The next part of the question is, actually linking these tags to an item. This is more in context of editing a question on this site,

Some tags are already linked with a question. how do you handle it so that you don't end up with duplicate tag references on a question?

I see two options so far: Remove all links to tags from the question, then insert them all again.(2 queries)
or
Query the database for all tags connected to the question, loop over the array removing those tags from the array, then insert the remainder. (2 queries)
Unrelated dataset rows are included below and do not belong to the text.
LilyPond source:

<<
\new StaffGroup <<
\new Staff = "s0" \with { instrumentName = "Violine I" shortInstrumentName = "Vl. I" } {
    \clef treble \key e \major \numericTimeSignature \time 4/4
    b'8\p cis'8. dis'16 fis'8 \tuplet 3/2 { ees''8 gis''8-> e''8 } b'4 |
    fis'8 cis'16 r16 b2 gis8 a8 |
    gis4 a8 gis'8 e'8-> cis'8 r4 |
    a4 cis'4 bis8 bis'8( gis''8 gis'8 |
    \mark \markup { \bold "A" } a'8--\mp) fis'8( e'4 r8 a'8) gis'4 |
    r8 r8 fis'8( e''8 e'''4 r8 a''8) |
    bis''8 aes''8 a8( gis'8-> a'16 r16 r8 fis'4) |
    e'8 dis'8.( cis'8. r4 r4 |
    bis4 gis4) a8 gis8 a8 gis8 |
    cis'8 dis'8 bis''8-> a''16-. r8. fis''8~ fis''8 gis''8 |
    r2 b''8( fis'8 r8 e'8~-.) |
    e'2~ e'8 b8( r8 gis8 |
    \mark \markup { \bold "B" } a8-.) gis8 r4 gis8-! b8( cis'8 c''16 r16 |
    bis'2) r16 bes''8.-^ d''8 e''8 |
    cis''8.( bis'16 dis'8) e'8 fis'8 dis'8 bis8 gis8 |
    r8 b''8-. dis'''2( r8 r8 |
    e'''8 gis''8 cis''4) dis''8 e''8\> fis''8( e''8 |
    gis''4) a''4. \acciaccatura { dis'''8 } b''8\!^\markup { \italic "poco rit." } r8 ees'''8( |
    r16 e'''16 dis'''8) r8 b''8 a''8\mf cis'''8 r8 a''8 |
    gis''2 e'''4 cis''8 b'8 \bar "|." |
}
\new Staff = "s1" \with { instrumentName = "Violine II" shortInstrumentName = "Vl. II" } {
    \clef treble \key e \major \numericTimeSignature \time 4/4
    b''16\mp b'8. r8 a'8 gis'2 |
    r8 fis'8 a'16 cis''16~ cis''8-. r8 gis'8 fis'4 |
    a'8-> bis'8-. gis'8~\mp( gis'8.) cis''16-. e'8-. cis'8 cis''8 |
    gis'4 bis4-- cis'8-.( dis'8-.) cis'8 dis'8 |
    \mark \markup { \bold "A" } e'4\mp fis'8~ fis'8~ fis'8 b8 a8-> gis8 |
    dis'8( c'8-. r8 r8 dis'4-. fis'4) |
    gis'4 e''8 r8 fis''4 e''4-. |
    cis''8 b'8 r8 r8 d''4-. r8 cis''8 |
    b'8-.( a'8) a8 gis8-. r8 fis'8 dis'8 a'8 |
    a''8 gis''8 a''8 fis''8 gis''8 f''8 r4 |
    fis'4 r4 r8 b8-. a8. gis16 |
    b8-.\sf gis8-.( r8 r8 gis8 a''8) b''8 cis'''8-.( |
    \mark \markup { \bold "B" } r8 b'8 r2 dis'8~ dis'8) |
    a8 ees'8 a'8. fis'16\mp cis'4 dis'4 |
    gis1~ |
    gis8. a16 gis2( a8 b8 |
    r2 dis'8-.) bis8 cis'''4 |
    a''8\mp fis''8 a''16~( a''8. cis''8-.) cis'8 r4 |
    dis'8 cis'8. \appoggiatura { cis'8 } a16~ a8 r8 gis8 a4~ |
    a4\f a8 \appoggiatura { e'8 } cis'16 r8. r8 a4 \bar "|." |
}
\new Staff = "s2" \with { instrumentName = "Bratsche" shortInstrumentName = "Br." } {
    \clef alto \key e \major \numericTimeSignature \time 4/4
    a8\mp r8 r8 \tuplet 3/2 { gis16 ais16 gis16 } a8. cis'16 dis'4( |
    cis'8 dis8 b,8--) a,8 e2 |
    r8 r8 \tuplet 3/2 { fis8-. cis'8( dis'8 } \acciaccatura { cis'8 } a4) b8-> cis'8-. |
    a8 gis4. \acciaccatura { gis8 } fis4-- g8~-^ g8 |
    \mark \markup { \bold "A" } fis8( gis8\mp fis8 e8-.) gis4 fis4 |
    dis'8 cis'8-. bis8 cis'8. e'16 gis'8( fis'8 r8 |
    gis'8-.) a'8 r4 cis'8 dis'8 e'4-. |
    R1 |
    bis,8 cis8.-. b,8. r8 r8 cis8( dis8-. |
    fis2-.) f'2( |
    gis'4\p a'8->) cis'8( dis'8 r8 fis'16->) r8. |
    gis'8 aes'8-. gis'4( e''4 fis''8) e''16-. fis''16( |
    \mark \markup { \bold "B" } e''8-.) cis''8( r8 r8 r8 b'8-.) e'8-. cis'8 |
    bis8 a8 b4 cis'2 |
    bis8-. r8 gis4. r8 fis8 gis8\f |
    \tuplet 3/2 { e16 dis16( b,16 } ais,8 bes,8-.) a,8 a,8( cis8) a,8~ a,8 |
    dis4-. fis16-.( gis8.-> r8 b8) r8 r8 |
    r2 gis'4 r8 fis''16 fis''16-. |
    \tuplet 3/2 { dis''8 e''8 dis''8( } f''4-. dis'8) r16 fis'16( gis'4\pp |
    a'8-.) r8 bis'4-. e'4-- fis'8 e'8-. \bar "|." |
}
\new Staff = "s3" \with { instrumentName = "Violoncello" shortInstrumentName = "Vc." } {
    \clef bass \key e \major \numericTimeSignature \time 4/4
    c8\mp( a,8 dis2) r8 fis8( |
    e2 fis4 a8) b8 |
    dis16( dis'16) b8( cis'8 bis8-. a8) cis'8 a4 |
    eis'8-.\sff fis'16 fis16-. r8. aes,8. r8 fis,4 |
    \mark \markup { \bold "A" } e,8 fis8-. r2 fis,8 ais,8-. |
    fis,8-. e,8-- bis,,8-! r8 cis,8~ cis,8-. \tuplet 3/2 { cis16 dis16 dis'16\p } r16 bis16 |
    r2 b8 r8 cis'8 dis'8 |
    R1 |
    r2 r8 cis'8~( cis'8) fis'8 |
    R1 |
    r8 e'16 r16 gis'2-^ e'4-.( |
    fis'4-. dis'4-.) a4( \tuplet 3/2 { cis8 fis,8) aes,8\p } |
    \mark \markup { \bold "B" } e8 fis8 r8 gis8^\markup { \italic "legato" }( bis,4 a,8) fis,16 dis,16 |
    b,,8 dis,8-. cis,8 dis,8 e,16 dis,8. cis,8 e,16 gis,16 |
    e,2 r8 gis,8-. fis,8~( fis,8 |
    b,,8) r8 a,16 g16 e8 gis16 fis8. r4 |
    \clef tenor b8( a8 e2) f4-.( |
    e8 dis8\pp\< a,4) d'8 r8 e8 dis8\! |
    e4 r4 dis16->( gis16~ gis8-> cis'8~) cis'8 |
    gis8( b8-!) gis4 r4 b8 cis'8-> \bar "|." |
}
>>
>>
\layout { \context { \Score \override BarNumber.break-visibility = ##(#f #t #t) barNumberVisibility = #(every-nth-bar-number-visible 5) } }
Is either method better than the other? or is there a third version?


Solution

  • Any kind of duplicate key question could be resolved at the DB level by adding a unique constraint on the relevant fields. All of your codes interactions with the tags should be done using the text label, which should serve as the unique identifier for the tag. Any type of numeric ID serves no purpose for the application itself and therefore there is no need for it to peek out from behind the repository layer. This would also address differentiating existing/new tags...effectively the application doesn't care and it treats the tags as persisted Value Objects rather than worrying about any kind of Entity style life-cycle. In the repository call where the tag is associated with the article create the tag if it is not already present. The ID will primarily benefit performance wise when doing the JOIN(s) needed for tag queries (and really doesn't anywhere else), which is again something the application shouldn't care about outside of the repository which does the join.

    The safest and simplest bet for updating tags, including deletions, would be to blast out the existing tags and write new ones. This ensures that the persisted state matches the UI input completely and consistently, and realistically this would not be an expensive operation, nor would it be performed often enough to care about (though a simple programmatic check to see whether an update is needed would help prevent needless writes). It's 2 queries that should be wrapped in a transaction and could be batched together, and the DELETE in particular should be very cheap so long as the proper index is in place, so its not the kind of multiple query you need to worry about.

    If for some bizarre reason you were overly anxious on minimizing the work of the database, you could store a version of the tags beforehand and then afterwards and do the queries appropriate for the delta, but this is far more fragile, and could also introduce many complex concurrency concerns.